1. the paper was written by an academic, who type set it using software freely avaialble, designed by researchers, and is probably on a web site run by academics, running on software written by researchers, and maintained by academics, etc

2. when the paper is published, good chance some private company will make money by sending it to libraries curated by academics, and it will be read by researchers,

3. we can extend this to MOOCs

4. and graduate students (here's a student, wanna supervise them, then we'll hire them at Company X, having had them trained by you) etc

the "gift" economics is ok when everyone is (as we say in what Tom Lehrer used to call the Ed Biz,I think in that memorable song about Ivan Lobachevsky) collegiate.

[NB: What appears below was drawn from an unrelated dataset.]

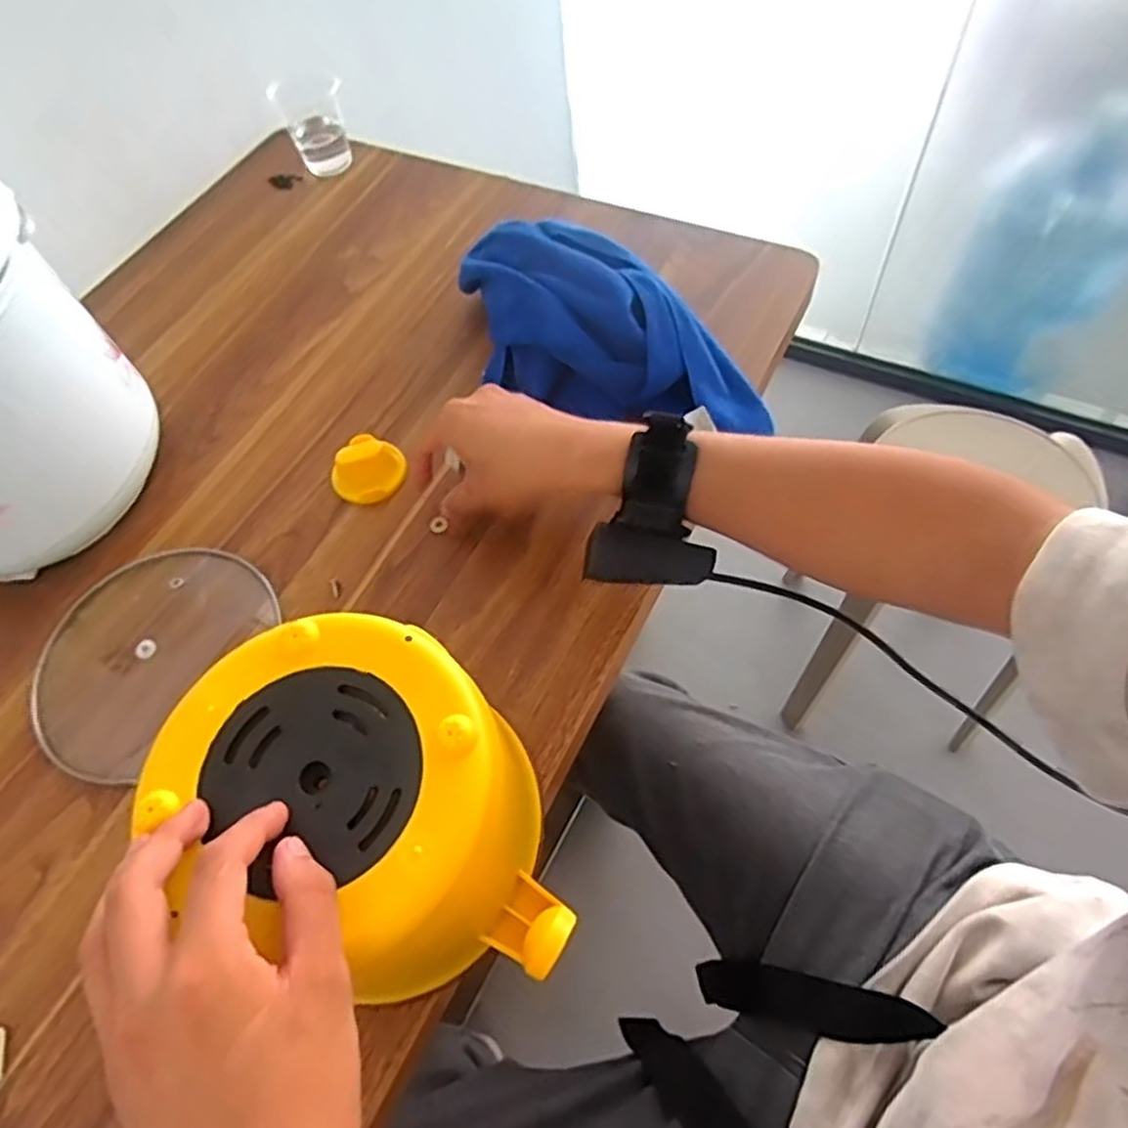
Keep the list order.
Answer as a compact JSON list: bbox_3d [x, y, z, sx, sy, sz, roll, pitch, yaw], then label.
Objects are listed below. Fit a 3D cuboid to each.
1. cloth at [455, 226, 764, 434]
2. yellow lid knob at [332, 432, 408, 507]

but the reality is that there's a mix of behaviours (I'm sure its heavy tailed - like a fox, or whatever) where a few people do a zillion amounts of stuff, and most do doodly squat - after all, most papers are read by between 0 and 1 people (not even the reviewers in some cases) - its true - look at google scholar stats

I'm beginning to believe we are in the world described in Theodore Sturgeon's brilliant story "It Wasn't Syzygy" (see collection e pluribus unicorn) - a wonderful author who should be as well known as Ray Bradbury...

there really should only be 3 universities and 3 computers and 3 queens.